Coinbase Files Amicus Brief In Ripple vs SEC Lawsuit

XRP

In the legal battle between Ripple Labs and the US Securities and Exchange Commission, hardly a day goes by without an exciting news event. The majority of the news is clearly favorable for Ripple and the XRP community.

As recently as Sunday, Roslyn Layton wrote an editorial for Forbes in which she expressed, “The SEC has no allies, not even its own experts, who ended up providing ammunition for the defense”.

And as recently revealed, Ripple now has another crypto industry heavyweight on its side.

As Coinbase Chief Legal Officer Paul Grewal explained via Twitter, the American crypto exchange has asked the court to file an amicus brief. The brief reveals that Coinbase sees the case as a precedent for the entire crypto industry, which is why a Ripple victory is of tremendous importance. Grewal wrote via Twitter:

Our point in pretty simple: this is a textbook case of just how critical fair notice is any reasonable notice of due process under law.
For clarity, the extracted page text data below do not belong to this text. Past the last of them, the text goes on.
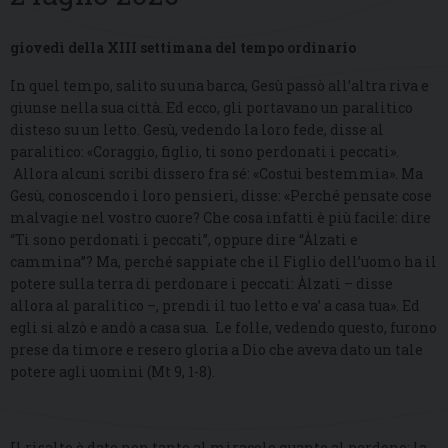
giovedì della XIII settimana del tempo ordinario
In quel tempo, salito su una barca, Gesù passò all’altra riva e
giunse nella sua città. Ed ecco, gli portavano un paralitico
disteso su un letto. Gesù, vedendo la loro fede, disse al
paralitico: «Coraggio, figlio, ti sono perdonati i peccati».
Allora alcuni scribi dissero fra sé: «Costui bestemmia». Ma
Gesù, conoscendo i loro pensieri, disse: «Perché pensate cose
malvagie nel vostro cuore? Che cosa infatti è più facile: dire
“Ti sono perdonati i peccati”, oppure dire “Àlzati e
cammina”? Ma, perché sappiate che il Figlio dell’uomo ha il
potere sulla terra di perdonare i peccati: Àlzati – disse
allora al paralitico –, prendi il tuo letto e va’ a casa tua». Ed
egli si alzò e andò a casa sua. Le folle, vedendo questo, furono
prese da timore e resero gloria a Dio che aveva dato un tale
potere agli uomini (Mt 9, 1-8).
Il risalto è dato non tanto al miracolo quanto al perdono: la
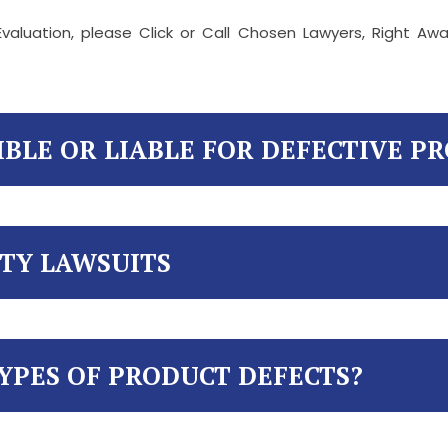
valuation, please Click or Call Chosen Lawyers, Right A
IBLE OR LIABLE FOR DEFECTIVE P
ITY LAWSUITS
YPES OF PRODUCT DEFECTS?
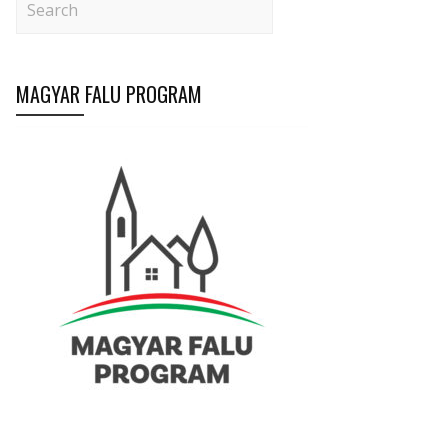
MAGYAR FALU PROGRAM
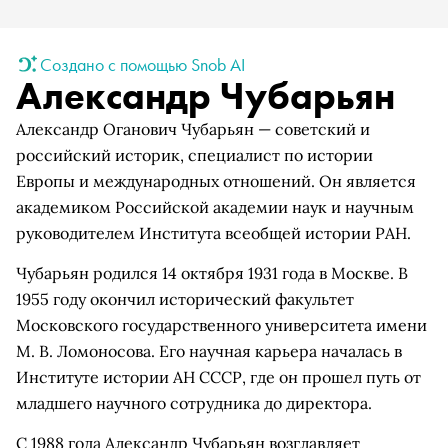
Создано с помощью Snob AI
Александр Чубарьян
Александр Оганович Чубарьян — советский и
российский историк, специалист по истории
Европы и международных отношений. Он является
академиком Российской академии наук и научным
руководителем Института всеобщей истории РАН.
Чубарьян родился 14 октября 1931 года в Москве. В
1955 году окончил исторический факультет
Московского государственного университета имени
М. В. Ломоносова. Его научная карьера началась в
Институте истории АН СССР, где он прошел путь от
младшего научного сотрудника до директора.
С 1988 года Александр Чубарьян возглавляет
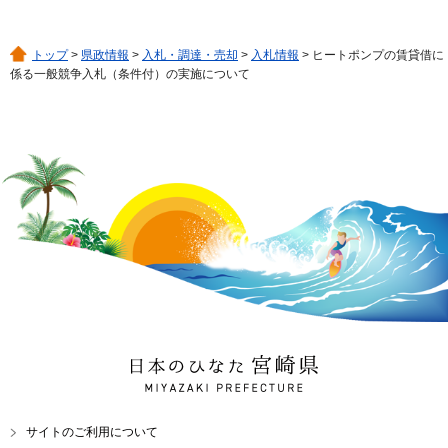
トップ
>
県政情報
>
入札・調達・売却
>
入札情報
> ヒートポンプの賃貸借に
係る一般競争入札（条件付）の実施について
日本のひなた 宮崎県
MIYAZAKI PREFECTURE
サイトのご利用について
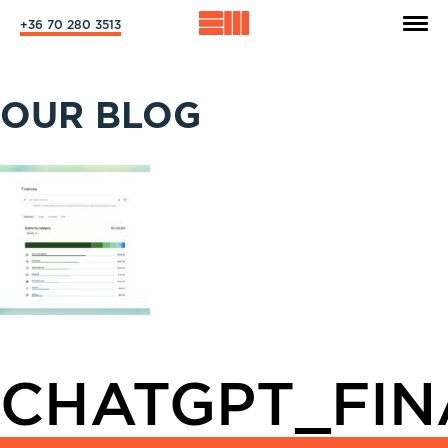
+36 70 280 3513
OUR BLOG
CHATGPT_FIN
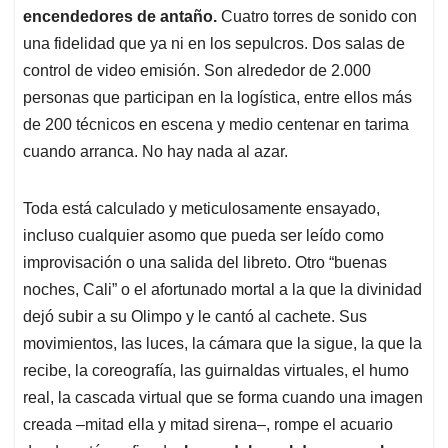
encendedores de antaño.
Cuatro torres de sonido con
una fidelidad que ya ni en los sepulcros. Dos salas de
control de video emisión. Son alrededor de 2.000
personas que participan en la logística, entre ellos más
de 200 técnicos en escena y medio centenar en tarima
cuando arranca. No hay nada al azar.
Toda está calculado y meticulosamente ensayado,
incluso cualquier asomo que pueda ser leído como
improvisación o una salida del libreto. Otro “buenas
noches, Cali” o el afortunado mortal a la que la divinidad
dejó subir a su Olimpo y le cantó al cachete. Sus
movimientos, las luces, la cámara que la sigue, la que la
recibe, la coreografía, las guirnaldas virtuales, el humo
real, la cascada virtual que se forma cuando una imagen
creada –mitad ella y mitad sirena–, rompe el acuario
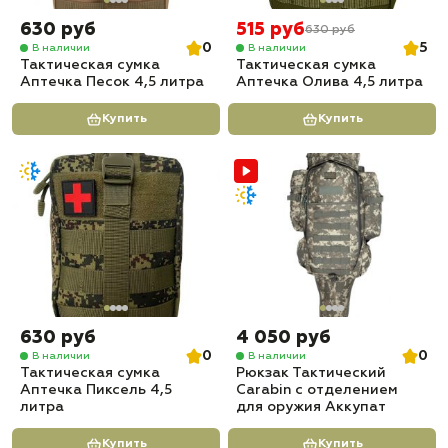
630 руб
515 руб
630 руб
0
5
В наличии
В наличии
Тактическая сумка
Тактическая сумка
Аптечка Песок 4,5 литра
Аптечка Олива 4,5 литра
Купить
Купить
630 руб
4 050 руб
0
0
В наличии
В наличии
Тактическая сумка
Рюкзак Тактический
Аптечка Пиксель 4,5
Carabin с отделением
литра
для оружия Аккупат
Купить
Купить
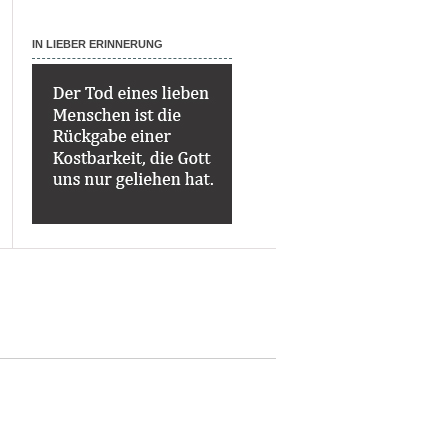
IN LIEBER ERINNERUNG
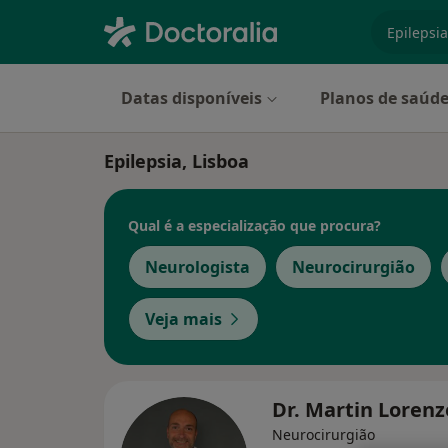
especiali
Datas disponíveis
Planos de saúd
Epilepsia, Lisboa
Qual é a especialização que procura?
Neurologista
Neurocirurgião
Veja mais
Dr. Martin Lorenz
Neurocirurgião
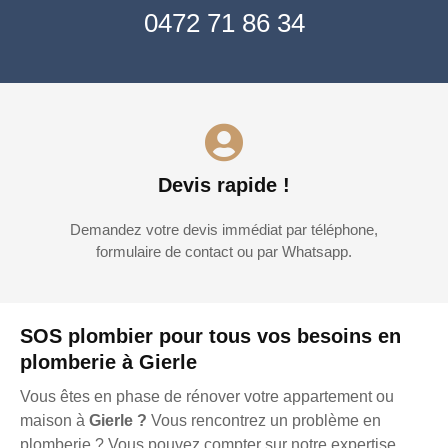
0472 71 86 34
Devis rapide !
Demandez votre devis immédiat par téléphone,
formulaire de contact ou par Whatsapp.
SOS plombier pour tous vos besoins en
plomberie à Gierle
Vous êtes en phase de rénover votre appartement ou
maison à
Gierle ?
Vous rencontrez un problème en
plomberie ? Vous pouvez compter sur notre expertise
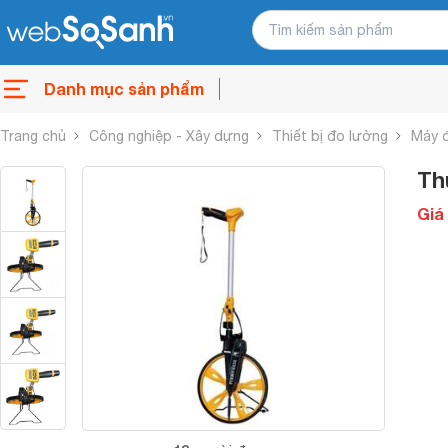
Danh mục sản phẩm
Trang chủ
Công nghiệp - Xây dựng
Thiết bị đo lường
Máy 
Th
Giá 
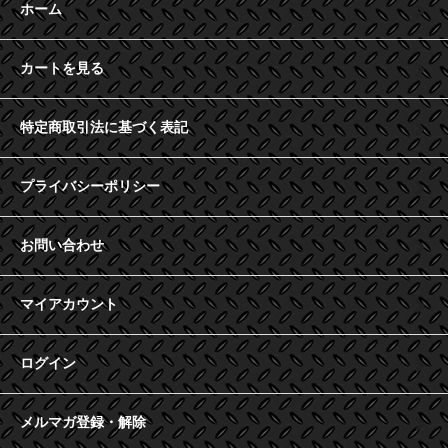
ホーム
カートを見る
特定商取引法に基づく表記
プライバシーポリシー
お問い合わせ
マイアカウント
ログイン
メルマガ登録・解除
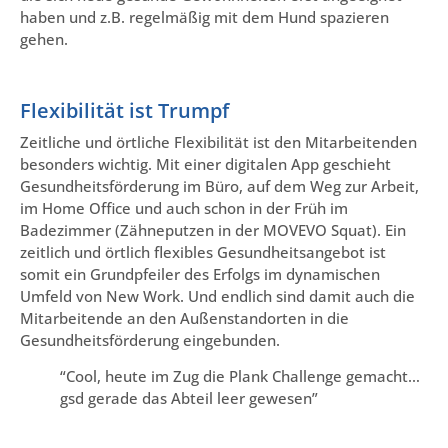
haben und z.B. regelmäßig mit dem Hund spazieren
gehen.
Flexibilität ist Trumpf
Zeitliche und örtliche Flexibilität ist den Mitarbeitenden
besonders wichtig. Mit einer digitalen App geschieht
Gesundheitsförderung im Büro, auf dem Weg zur Arbeit,
im Home Office und auch schon in der Früh im
Badezimmer (Zähneputzen in der MOVEVO Squat). Ein
zeitlich und örtlich flexibles Gesundheitsangebot ist
somit ein Grundpfeiler des Erfolgs im dynamischen
Umfeld von New Work. Und endlich sind damit auch die
Mitarbeitende an den Außenstandorten in die
Gesundheitsförderung eingebunden.
“Cool, heute im Zug die Plank Challenge gemacht…
gsd gerade das Abteil leer gewesen”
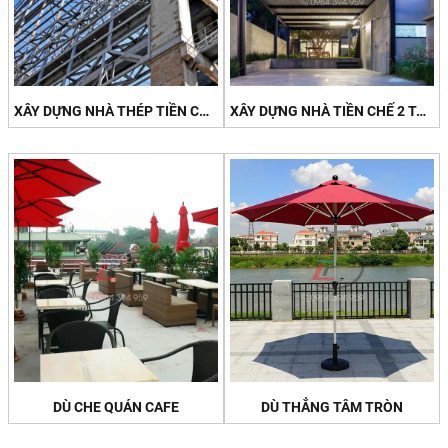
XÂY DỰNG NHÀ THÉP TIỀN CHẾ 70M2 TẠI BÀ RỊA
XÂY DỰNG NHÀ TIỀN CHẾ 2 TẦNG
DÙ CHE QUÁN CAFE
DÙ THẲNG TÂM TRÒN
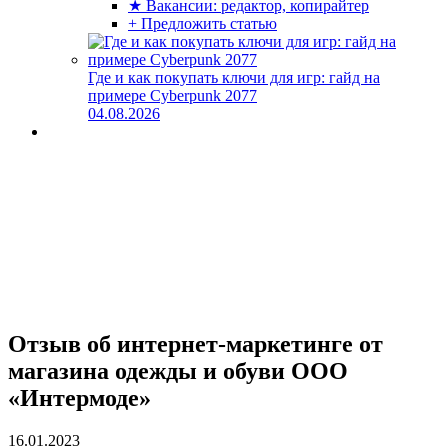
★ Вакансии: редактор, копирайтер
+ Предложить статью
Где и как покупать ключи для игр: гайд на
примере Cyberpunk 2077
04.08.2026
Отзыв об интернет-маркетинге от
магазина одежды и обуви ООО
«Интермоде»
16.01.2023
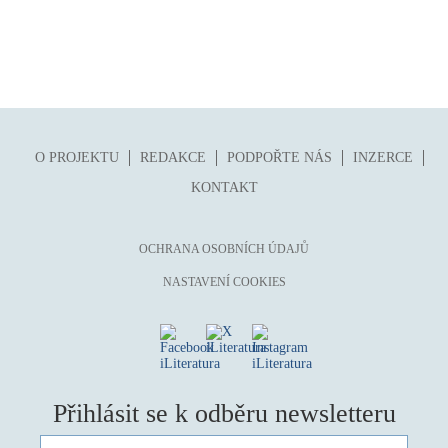
O PROJEKTU
REDAKCE
PODPOŘTE NÁS
INZERCE
KONTAKT
OCHRANA OSOBNÍCH ÚDAJŮ
NASTAVENÍ COOKIES
Přihlásit se k odběru newsletteru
By suing sellers of XRP tokens after making public statements signaling that those transactions were lawful, the SEC has lost sight of this bedrock principle.

Coinbase joins a number of supporters. The nonprofit Investor Choice Advocates Network (ICAN), mobile crypto app provider SpendTheBits, and crypto advocacy group Blockchain Association, have already announced their support by filing an amicus brief.

In its brief to Judge Analisa Torres, Coinbase portrays the SEC as having failed to keep up with the fast-moving crypto industry. Moreover, the regulator has fallen short of creating a regulatory framework, according to Coinbase.

Instead, the SEC rules through ad hoc enforcement actions in which it retroactively claims that digital assets already traded are securities and are therefore subject to SEC regulation.

Amicus Brief Of XRP Investors In Support Of Ripple Submitted

An amicus brief is also called a “friend of the court” brief. In it, an organization or persons not directly involved in the case gives advice about a specific court case. It is precisely this tool that 75,000 XRP investors also make use of.

After Judge Torres denied the motion to intervene filed by attorney John E Deaton, who represents the investors, she allowed the filing of amicus briefs, “sending a blunt signal to the SEC that real investors were going to have her ear.”

Deaton filed the amicus brief for all XRP investors yesterday. It states that the SEC’s theory of a 9-year sustained ICO is so far-fetched that “it travels through space and time into the future and captures all possible future sales, even in distant countries. The SEC’s Howey argument is so far-fetched that it is not definable in space or time…”

Moreover, according to Deaton, the Howey test must be applied to each transaction and tested at the time of the transaction.

Instead, the SEC argues that “the XRP traded, even in the secondary market, is the embodiment of those facts, circumstances, promises, and expectations and today represents that investment contract”. Countering this, Deaton asserts:

Notably missing at the end of that sentence is a single cite to any precedent or authority supporting such an inimitable claim. Amici, and likely the SEC itself, have no idea what that sentence means under the law.

XRP continues to be on a wait-and-see attitude in light of the FOMC meeting of the U.S. Federal Reserve. The price is still holding above the 200-day moving average (MA).